(Chart comprehension data)

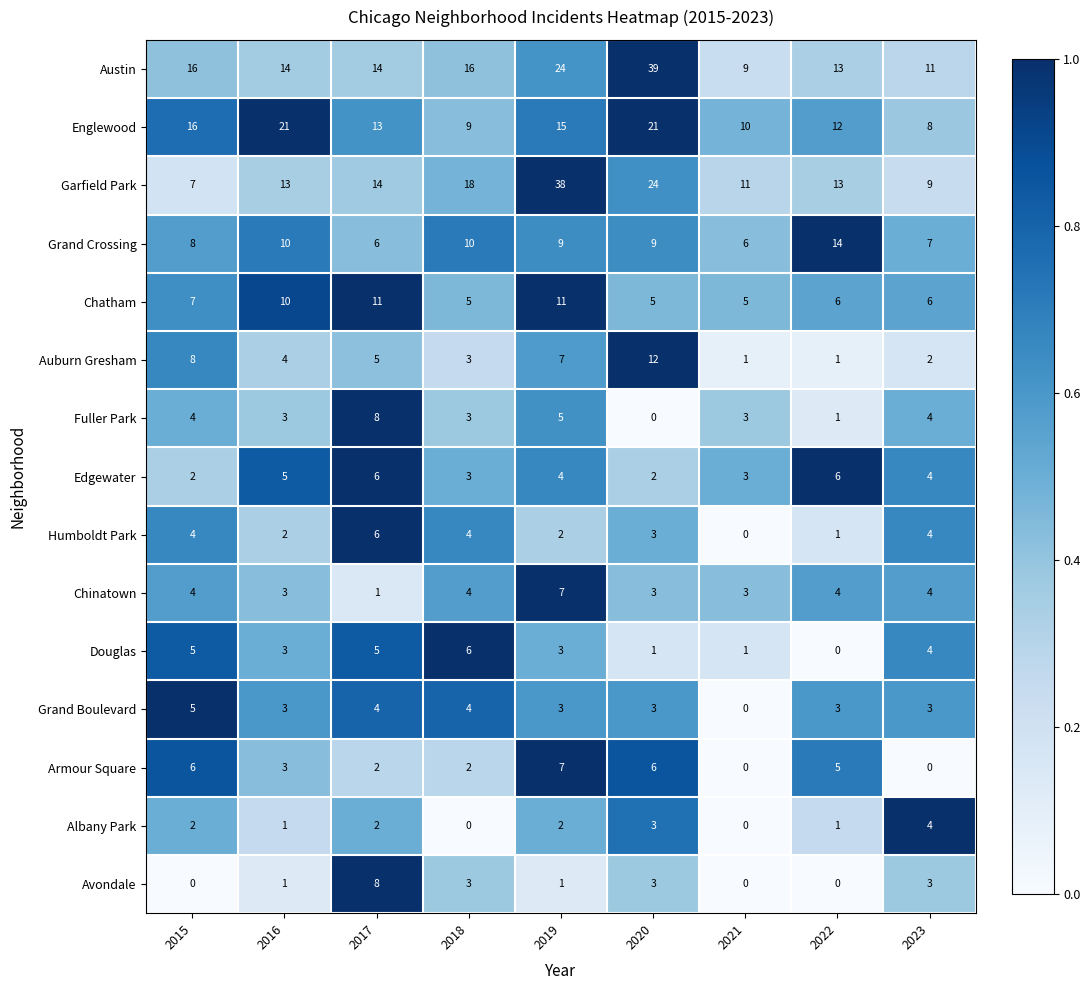

The Avondale series shows 0 at 2022. True or false?

True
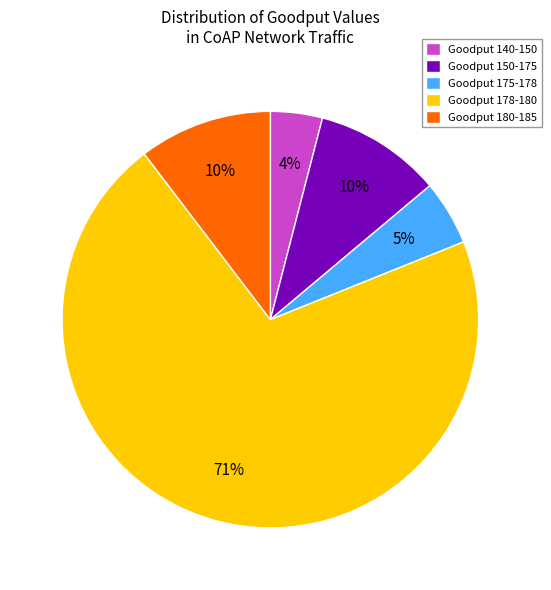

To the nearest percent, what percentage of the pie is Goodput 180-185?

10%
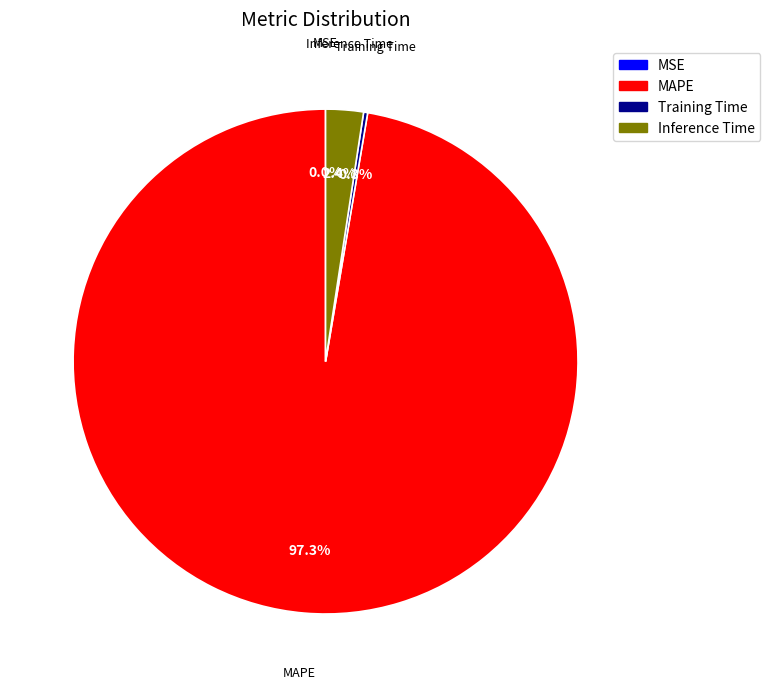

Does MAPE account for over 50% of the chart?

Yes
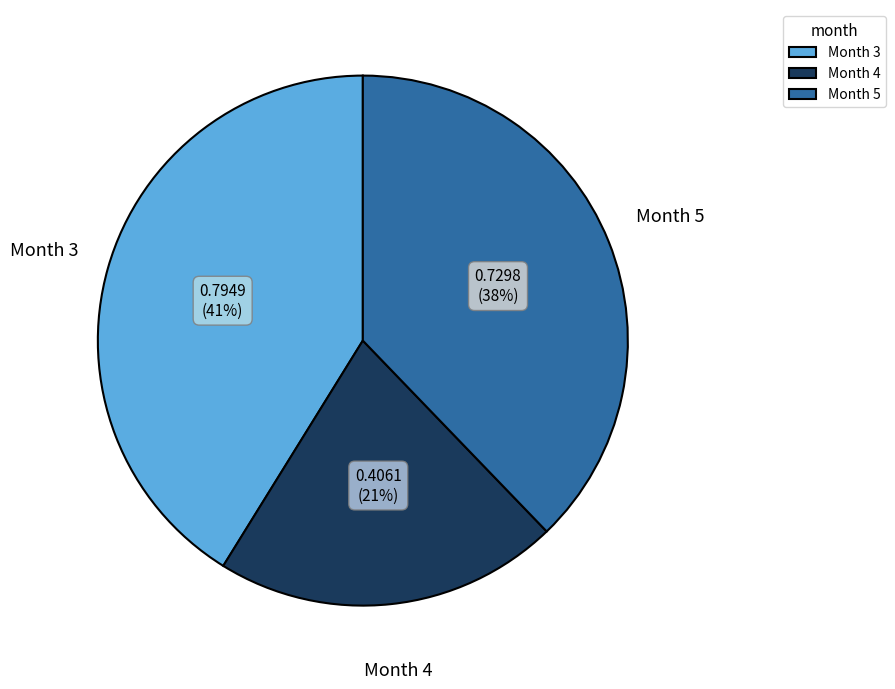

What is the largest slice in the pie chart?

Month 3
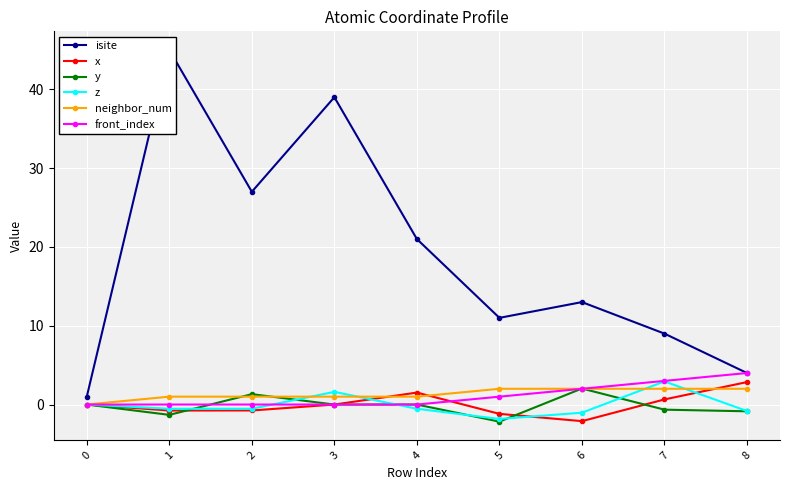

Rank the series at 7 from highest to lowest value.

isite, front_index, z, neighbor_num, x, y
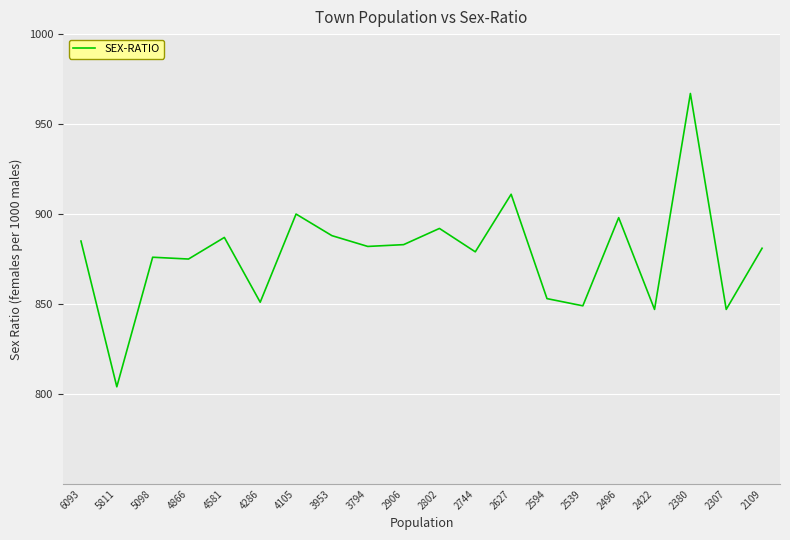

What is the difference between the second highest and second lowest values?

64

▶ [Task brief] Copy every row above word for word, leaving out the pictures.

▶ [Written answer]
The Avondale series shows 0 at 2022. True or false?

True

To the nearest percent, what percentage of the pie is Goodput 180-185?

10%

Does MAPE account for over 50% of the chart?

Yes

What is the largest slice in the pie chart?

Month 3

Rank the series at 7 from highest to lowest value.

isite, front_index, z, neighbor_num, x, y

What is the difference between the second highest and second lowest values?

64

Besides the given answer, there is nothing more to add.